How to complete this task> Everything from the line holding "Culture et animations" through the final line of the entries below is to be duplicated exactly, and nothing outside that span.

============

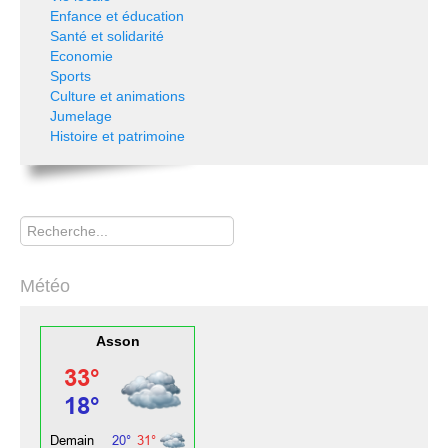
Enfance et éducation
Santé et solidarité
Economie
Sports
Culture et animations
Jumelage
Histoire et patrimoine
Rechercher
Météo
Asson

============

Answer below>
Culture et animations
Jumelage
Histoire et patrimoine
Rechercher
Météo
Asson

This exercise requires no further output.